== THE INPUT

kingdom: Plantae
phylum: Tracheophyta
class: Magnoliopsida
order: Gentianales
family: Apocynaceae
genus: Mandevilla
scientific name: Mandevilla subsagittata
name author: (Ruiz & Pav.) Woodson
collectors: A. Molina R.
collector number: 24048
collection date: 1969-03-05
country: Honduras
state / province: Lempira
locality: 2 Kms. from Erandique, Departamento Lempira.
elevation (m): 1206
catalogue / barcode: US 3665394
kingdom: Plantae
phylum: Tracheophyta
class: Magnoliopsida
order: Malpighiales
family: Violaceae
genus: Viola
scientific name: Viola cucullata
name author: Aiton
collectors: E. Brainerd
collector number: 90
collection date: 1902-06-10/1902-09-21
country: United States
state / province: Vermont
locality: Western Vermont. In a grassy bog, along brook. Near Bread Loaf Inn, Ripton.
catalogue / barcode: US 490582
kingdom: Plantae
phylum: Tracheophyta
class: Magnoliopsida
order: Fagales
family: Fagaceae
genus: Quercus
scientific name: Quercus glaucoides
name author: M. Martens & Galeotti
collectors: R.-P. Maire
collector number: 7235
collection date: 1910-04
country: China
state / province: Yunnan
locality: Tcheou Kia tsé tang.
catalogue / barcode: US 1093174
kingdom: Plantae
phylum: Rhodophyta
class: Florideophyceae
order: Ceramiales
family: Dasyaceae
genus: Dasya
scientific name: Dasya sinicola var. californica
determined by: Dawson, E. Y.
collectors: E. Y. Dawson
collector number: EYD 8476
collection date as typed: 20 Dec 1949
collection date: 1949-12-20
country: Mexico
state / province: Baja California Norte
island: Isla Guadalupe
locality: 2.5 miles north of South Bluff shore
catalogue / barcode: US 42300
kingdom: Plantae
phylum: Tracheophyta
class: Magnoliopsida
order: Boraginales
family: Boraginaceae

====

* _INSTRUCTIONS TO FOLLOW_: Reproduce all of the lines above character for character, keeping them in the same order.

* _WORKED ANSWER_:
kingdom: Plantae
phylum: Tracheophyta
class: Magnoliopsida
order: Gentianales
family: Apocynaceae
genus: Mandevilla
scientific name: Mandevilla subsagittata
name author: (Ruiz & Pav.) Woodson
collectors: A. Molina R.
collector number: 24048
collection date: 1969-03-05
country: Honduras
state / province: Lempira
locality: 2 Kms. from Erandique, Departamento Lempira.
elevation (m): 1206
catalogue / barcode: US 3665394
kingdom: Plantae
phylum: Tracheophyta
class: Magnoliopsida
order: Malpighiales
family: Violaceae
genus: Viola
scientific name: Viola cucullata
name author: Aiton
collectors: E. Brainerd
collector number: 90
collection date: 1902-06-10/1902-09-21
country: United States
state / province: Vermont
locality: Western Vermont. In a grassy bog, along brook. Near Bread Loaf Inn, Ripton.
catalogue / barcode: US 490582
kingdom: Plantae
phylum: Tracheophyta
class: Magnoliopsida
order: Fagales
family: Fagaceae
genus: Quercus
scientific name: Quercus glaucoides
name author: M. Martens & Galeotti
collectors: R.-P. Maire
collector number: 7235
collection date: 1910-04
country: China
state / province: Yunnan
locality: Tcheou Kia tsé tang.
catalogue / barcode: US 1093174
kingdom: Plantae
phylum: Rhodophyta
class: Florideophyceae
order: Ceramiales
family: Dasyaceae
genus: Dasya
scientific name: Dasya sinicola var. californica
determined by: Dawson, E. Y.
collectors: E. Y. Dawson
collector number: EYD 8476
collection date as typed: 20 Dec 1949
collection date: 1949-12-20
country: Mexico
state / province: Baja California Norte
island: Isla Guadalupe
locality: 2.5 miles north of South Bluff shore
catalogue / barcode: US 42300
kingdom: Plantae
phylum: Tracheophyta
class: Magnoliopsida
order: Boraginales
family: Boraginaceae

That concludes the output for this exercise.